Глиняная дуделка мне, в общем-то, была тогда не нужна. Но после столь длинного и доверительного разговора я просто был обязан купить у бабки с внучкой какую-либо игрушку. И я купил музыкального конька.

Больше я ни эту старушку, ни девочку на Сенном не встречал. Если бы я знал тогда, как обернётся судьба, то, конечно, купил бы у них все остальные свистульки, не раздумывая. Но мы всегда сильны задним умом…

__________


С тех пор прошло несколько лет. Я уж и думать забыл про ту мимолётную встречу на базаре, однако довелось мне столкнуться с саратовской глиняной игрушкой снова – и опять же на Сенном. За день до очередного новогоднего торжества заглянул я на базар за подарком: хотелось купить что-то сделанное руками. Ужасно надоел мне этот китайский ширпотреб, который во всех газетах бранили за вредность, но всё же покупали. Хотелось, чтобы подарок был не растиражированный в миллионах экземпляров. И сравнительно недорогой.

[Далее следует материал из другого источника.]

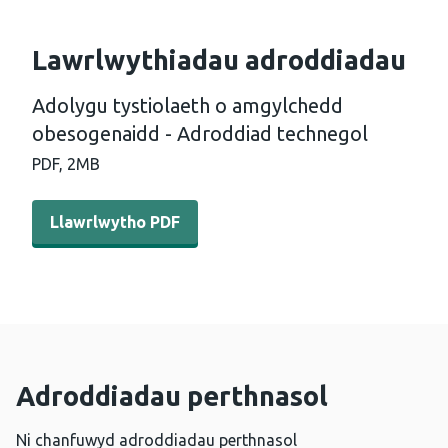
Lawrlwythiadau adroddiadau
Adolygu tystiolaeth o amgylchedd
obesogenaidd - Adroddiad technegol
PDF,
2MB
Llawrlwytho PDF - Adolygu tystiolaeth o amgylchedd o
Llawrlwytho PDF
Adroddiadau perthnasol
Ni chanfuwyd adroddiadau perthnasol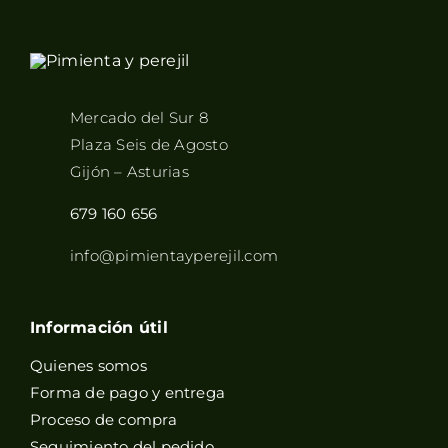
Mercado del Sur 8
Plaza Seis de Agosto
Gijón – Asturias
679 160 656
info@pimientayperejil.com
Información útil
Quienes somos
Forma de pago y entrega
Proceso de compra
Seguimiento del pedido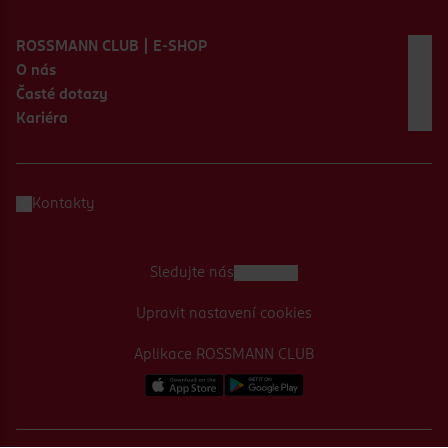
Zápatí webu
ROSSMANN CLUB | E-SHOP
O nás
Časté dotazy
Kariéra
Kontakty
Sledujte nás
Upravit nastavení cookies
Aplikace ROSSMANN CLUB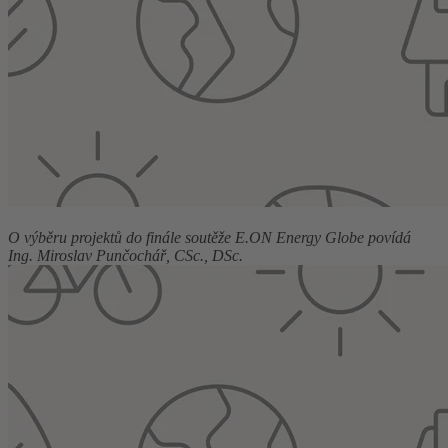
O výběru projektů do finále soutěže E.ON Energy Globe povídá
Ing. Miroslav Punčochář, CSc., DSc.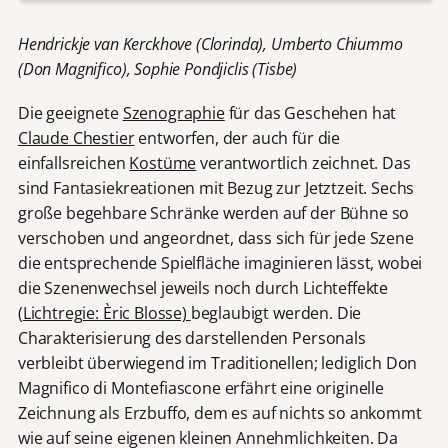
Hendrickje van Kerckhove (Clorinda), Umberto Chiummo
(Don Magnifico), Sophie Pondjiclis (Tisbe)
Die geeignete
Szenographie
für das Geschehen hat
Claude Chestier
entworfen, der auch für die
einfallsreichen
Kostüme
verantwortlich zeichnet. Das
sind Fantasiekreationen mit Bezug zur Jetztzeit. Sechs
große begehbare Schränke werden auf der Bühne so
verschoben und angeordnet, dass sich für jede Szene
die entsprechende Spielfläche imaginieren lässt, wobei
die Szenenwechsel jeweils noch durch Lichteffekte
(
Lichtregie: Èric Blosse)
beglaubigt werden. Die
Charakterisierung des darstellenden Personals
verbleibt überwiegend im Traditionellen; lediglich Don
Magnifico di Montefiascone erfährt eine originelle
Zeichnung als Erzbuffo, dem es auf nichts so ankommt
wie auf seine eigenen kleinen Annehmlichkeiten. Da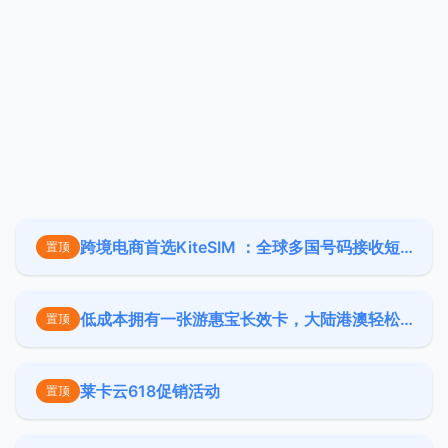
跨境电商首选KiteSIM ：全球多国号码接收短信 + 多地 eSIM 漫游上网
置顶
低成本拥有一张游惠宝长效卡，大陆港澳轻松漫游，支持实体SIM卡和eSIM
置顶
莱卡云618促销活动
置顶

На проспекте продавались эксклюзивные работы, но цена их кусалась. Ясно было, что товар этот набрал цену, пройдя через нескольких перекупщиков. Денег у меня лишних не было, и я отправился на Сенной – авось, повезёт.

Ящик с выставленными на нём глиняными игрушками бросился в глаза сразу. Блестящие, большие и маленькие, стоящие вперемежку, они с любопытством взирали на проходящих. Около ящика, перестукивая валенками и похлопывая от холода рукавицами, ходил невысокий мужичок-боровичок (так я его назвал про себя), лет за пятьдесят. Переступая с ноги на ногу, он как бы машинально повторял одну и ту же фразу: -

– Саратовская глиняная игрушка!.. Глиняная игрушка!.. Местная!.. Прошу поддержать местного производителя!

Народ не обходил ящик вниманием. То и дело около продавца останавливались покупатели, брали в руки товар, рассматривали его – и сразу начинали рыться в карманах, ища кошельки. Одна солидная дама рядом со мной проговорила удивлённо:

– Неужели саратовская?.. Что-то я её здесь раньше не видела…

– Как вы не видели?! – встряла другая, – а я здесь каждый год покупаю. У меня уже несколько игрушек в серванте стоит. И в этом году специально хожу, смотрю и жду, когда Пётр Петрович появится. Прозеваешь – останешься без подарка. Он ведь, мастер-то, своим искусством торгует от силы два дня. А то и за один управится. Вот и караулю.

– А я и не знала, – сокрушалась первая дама.

– Ну, как уж этого не знать, – упорствовала вторая. – Игрушки Петра Петровича в музеях выставляются! И кино о саратовской игрушке по телевизору показывали…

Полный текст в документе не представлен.